Dynamic/static displacement sensor based on magnetoelectric composites

Abstract

This study presents a dynamic/static displacement sensor based on both end fixed Terfenol-D/PZT (lead zirconate titanate) magnetoelectric composites. Owing to the fixed boundary condition, the magnetostriction of Terfenol-D under the magnetic field is limited and the stress acts on PZT through mechanical coupling, and finally, an induced voltage is generated due to the piezoelectric effect in PZT. The magnetic field applied on the magnetoelectric composites varies with the displacement of the permanent magnet which represents the displacement to be measured. In that case, the determination of displacement can be transformed into determining the variation of the magnetic field.
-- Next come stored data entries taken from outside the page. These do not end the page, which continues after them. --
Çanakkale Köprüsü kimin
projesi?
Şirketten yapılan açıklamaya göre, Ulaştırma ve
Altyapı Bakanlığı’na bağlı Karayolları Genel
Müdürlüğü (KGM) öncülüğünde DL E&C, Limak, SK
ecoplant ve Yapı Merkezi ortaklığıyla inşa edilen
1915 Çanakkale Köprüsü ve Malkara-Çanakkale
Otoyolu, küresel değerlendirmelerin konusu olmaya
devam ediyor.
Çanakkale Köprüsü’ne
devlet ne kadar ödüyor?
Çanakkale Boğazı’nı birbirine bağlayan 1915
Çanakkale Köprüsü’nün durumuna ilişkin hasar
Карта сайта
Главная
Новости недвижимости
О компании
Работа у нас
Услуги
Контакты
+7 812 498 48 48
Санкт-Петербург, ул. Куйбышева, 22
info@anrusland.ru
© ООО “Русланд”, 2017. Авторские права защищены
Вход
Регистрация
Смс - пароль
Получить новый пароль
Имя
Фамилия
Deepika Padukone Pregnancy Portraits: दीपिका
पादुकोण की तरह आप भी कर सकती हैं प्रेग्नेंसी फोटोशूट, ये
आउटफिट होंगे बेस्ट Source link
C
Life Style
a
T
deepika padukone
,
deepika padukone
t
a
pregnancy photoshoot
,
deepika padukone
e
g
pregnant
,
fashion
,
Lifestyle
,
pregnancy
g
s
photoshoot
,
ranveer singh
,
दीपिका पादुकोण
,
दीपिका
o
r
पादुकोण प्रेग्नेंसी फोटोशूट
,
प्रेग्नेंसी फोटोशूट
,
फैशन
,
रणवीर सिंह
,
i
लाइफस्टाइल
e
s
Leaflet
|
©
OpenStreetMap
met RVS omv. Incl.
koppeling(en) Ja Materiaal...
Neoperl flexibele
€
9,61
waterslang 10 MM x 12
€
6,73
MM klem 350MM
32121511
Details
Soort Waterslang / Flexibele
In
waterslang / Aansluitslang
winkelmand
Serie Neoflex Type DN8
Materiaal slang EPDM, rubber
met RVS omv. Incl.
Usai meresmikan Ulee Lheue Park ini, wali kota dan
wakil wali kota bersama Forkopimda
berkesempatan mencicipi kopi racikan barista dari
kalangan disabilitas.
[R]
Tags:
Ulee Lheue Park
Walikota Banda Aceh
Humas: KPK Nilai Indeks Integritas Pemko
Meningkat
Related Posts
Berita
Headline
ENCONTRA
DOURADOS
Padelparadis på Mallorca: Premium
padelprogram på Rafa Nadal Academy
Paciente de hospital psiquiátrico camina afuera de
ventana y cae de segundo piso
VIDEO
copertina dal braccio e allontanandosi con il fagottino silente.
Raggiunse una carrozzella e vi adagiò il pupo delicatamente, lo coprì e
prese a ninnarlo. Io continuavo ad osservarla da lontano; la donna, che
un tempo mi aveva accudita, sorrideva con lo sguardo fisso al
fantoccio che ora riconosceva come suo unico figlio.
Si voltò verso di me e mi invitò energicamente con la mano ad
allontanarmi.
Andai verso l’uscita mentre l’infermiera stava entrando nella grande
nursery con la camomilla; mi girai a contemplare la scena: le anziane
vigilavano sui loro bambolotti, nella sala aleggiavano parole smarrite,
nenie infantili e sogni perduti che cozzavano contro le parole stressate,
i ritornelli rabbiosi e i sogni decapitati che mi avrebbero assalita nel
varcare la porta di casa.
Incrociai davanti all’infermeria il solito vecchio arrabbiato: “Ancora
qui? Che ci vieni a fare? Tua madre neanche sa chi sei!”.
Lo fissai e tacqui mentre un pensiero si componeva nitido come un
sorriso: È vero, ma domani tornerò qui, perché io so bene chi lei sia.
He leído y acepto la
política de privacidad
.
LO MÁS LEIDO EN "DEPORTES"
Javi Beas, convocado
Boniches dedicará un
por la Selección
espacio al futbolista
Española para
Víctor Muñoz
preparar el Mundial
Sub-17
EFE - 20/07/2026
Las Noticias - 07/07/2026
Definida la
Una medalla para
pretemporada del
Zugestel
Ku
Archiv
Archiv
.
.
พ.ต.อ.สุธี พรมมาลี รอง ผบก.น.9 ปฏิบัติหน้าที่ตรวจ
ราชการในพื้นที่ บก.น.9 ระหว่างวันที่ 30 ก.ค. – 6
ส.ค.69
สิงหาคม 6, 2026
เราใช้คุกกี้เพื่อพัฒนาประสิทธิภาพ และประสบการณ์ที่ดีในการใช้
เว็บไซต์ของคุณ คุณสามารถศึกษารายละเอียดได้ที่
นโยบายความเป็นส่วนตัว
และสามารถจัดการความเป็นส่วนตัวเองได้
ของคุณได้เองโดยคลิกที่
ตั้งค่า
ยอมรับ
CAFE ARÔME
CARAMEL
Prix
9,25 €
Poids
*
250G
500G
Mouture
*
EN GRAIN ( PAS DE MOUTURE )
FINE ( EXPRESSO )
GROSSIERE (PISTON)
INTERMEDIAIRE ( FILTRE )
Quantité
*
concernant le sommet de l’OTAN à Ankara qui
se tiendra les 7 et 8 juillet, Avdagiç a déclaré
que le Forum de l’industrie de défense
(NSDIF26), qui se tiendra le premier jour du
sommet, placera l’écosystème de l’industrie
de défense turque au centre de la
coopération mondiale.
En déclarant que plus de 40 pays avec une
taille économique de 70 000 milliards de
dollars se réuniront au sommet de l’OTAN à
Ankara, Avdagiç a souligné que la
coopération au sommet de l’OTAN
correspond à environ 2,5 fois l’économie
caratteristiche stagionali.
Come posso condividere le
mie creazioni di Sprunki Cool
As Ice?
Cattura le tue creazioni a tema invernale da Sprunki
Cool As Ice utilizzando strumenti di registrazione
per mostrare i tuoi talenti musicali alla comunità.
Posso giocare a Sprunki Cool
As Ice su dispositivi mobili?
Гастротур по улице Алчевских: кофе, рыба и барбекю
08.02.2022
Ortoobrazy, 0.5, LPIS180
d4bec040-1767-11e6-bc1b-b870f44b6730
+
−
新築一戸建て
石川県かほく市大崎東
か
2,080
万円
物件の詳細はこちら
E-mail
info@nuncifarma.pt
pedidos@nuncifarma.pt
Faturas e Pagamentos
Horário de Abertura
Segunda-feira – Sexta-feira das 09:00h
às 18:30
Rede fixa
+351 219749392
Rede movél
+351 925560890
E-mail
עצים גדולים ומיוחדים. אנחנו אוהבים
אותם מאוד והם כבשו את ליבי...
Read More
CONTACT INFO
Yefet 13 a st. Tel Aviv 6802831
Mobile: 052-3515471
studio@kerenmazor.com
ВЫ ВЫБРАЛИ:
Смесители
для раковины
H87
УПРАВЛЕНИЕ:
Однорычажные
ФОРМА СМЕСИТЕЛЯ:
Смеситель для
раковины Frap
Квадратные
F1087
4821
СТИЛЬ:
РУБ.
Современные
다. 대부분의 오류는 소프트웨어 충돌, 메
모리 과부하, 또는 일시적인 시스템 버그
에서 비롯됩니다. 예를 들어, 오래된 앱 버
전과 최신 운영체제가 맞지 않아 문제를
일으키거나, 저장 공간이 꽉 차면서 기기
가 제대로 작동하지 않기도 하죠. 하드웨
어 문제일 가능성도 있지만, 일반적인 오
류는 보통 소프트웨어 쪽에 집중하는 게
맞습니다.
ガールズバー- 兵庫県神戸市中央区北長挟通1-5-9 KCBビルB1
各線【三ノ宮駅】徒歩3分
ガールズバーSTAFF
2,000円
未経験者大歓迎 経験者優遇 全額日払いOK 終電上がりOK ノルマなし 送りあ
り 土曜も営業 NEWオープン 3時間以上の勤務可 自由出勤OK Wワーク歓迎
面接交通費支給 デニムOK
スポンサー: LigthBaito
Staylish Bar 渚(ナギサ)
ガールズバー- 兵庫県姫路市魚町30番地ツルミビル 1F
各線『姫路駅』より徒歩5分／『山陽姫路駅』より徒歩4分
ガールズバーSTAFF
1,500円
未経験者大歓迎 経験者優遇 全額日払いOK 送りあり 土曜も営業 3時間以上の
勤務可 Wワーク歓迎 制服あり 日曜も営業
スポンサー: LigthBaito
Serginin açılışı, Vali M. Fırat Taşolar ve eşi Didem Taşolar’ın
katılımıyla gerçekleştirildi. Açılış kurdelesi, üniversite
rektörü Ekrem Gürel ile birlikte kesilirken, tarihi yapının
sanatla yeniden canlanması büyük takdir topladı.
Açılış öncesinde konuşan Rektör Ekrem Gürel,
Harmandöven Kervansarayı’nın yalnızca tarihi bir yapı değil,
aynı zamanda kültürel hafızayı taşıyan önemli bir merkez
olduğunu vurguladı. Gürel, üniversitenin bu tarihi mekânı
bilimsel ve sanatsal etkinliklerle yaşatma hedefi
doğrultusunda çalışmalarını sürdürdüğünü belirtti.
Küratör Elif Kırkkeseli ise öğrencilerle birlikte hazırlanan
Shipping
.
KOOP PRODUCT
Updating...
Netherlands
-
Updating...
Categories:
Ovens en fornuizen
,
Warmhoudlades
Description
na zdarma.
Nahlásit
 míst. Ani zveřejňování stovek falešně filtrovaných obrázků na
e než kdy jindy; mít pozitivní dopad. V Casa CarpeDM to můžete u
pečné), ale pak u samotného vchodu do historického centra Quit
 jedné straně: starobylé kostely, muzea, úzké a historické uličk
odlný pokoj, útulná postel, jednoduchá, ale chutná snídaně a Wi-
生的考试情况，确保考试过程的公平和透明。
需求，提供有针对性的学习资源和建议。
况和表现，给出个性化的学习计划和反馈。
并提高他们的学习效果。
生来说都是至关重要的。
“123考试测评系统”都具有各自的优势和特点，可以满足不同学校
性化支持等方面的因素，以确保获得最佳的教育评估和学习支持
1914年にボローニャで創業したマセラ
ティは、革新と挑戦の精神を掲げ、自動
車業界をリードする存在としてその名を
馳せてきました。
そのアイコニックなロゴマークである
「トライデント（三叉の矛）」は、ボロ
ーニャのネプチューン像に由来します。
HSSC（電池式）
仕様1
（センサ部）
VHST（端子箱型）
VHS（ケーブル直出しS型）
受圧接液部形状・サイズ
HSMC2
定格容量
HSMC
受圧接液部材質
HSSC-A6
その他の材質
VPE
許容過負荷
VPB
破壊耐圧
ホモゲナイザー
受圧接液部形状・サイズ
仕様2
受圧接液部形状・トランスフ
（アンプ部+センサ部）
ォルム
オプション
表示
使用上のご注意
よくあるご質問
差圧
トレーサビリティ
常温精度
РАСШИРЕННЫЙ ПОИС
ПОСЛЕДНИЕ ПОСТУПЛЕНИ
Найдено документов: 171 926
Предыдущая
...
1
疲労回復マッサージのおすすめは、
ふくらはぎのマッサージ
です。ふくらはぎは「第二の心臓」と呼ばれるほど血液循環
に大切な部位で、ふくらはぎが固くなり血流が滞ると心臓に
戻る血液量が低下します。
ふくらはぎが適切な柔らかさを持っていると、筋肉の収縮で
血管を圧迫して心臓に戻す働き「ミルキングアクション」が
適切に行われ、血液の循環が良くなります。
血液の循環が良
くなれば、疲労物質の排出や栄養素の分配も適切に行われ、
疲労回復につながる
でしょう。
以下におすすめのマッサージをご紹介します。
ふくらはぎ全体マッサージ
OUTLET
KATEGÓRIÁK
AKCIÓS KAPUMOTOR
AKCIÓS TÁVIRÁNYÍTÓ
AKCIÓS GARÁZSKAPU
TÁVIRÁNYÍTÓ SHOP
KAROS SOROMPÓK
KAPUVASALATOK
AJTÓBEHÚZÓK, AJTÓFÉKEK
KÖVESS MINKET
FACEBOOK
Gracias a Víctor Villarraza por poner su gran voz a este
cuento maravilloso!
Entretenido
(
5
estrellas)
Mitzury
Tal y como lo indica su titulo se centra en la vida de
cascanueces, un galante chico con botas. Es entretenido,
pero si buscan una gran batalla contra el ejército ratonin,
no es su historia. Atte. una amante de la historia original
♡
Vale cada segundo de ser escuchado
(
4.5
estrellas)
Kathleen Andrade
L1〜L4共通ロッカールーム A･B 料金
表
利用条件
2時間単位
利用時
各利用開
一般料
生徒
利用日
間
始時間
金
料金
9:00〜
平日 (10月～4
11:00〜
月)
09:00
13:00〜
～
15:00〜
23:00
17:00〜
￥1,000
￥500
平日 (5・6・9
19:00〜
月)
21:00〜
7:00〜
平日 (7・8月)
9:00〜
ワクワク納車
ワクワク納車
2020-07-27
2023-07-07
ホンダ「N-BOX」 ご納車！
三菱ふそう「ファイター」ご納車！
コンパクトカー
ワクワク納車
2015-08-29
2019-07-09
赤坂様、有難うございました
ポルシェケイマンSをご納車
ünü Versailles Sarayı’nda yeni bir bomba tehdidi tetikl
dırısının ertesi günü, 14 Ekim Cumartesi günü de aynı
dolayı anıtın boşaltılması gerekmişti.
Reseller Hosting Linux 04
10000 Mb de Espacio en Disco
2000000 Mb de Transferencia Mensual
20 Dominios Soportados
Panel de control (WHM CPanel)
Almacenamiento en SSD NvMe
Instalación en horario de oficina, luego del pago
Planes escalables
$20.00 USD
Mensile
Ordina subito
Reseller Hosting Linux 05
The experimental results manifest that the frequency of magnetoelectric voltage is the same as the frequency of displacement. The dynamic displacement sensitivity of this sensor increases with the increase in the input frequency in the low frequency range and the decrease in the length of the air gap. The sensitivity is 6.549 mV/μm with a 0.75 mm air gap for dynamic displacement at 10 Hz and 0.84 μV/μm with a 2.5 mm air gap and an external magnetic field at 1 kHz for static displacement. It can be concluded that the displacement measuring mechanism based on the magnetoelectric effect is a promising robust and accurate method.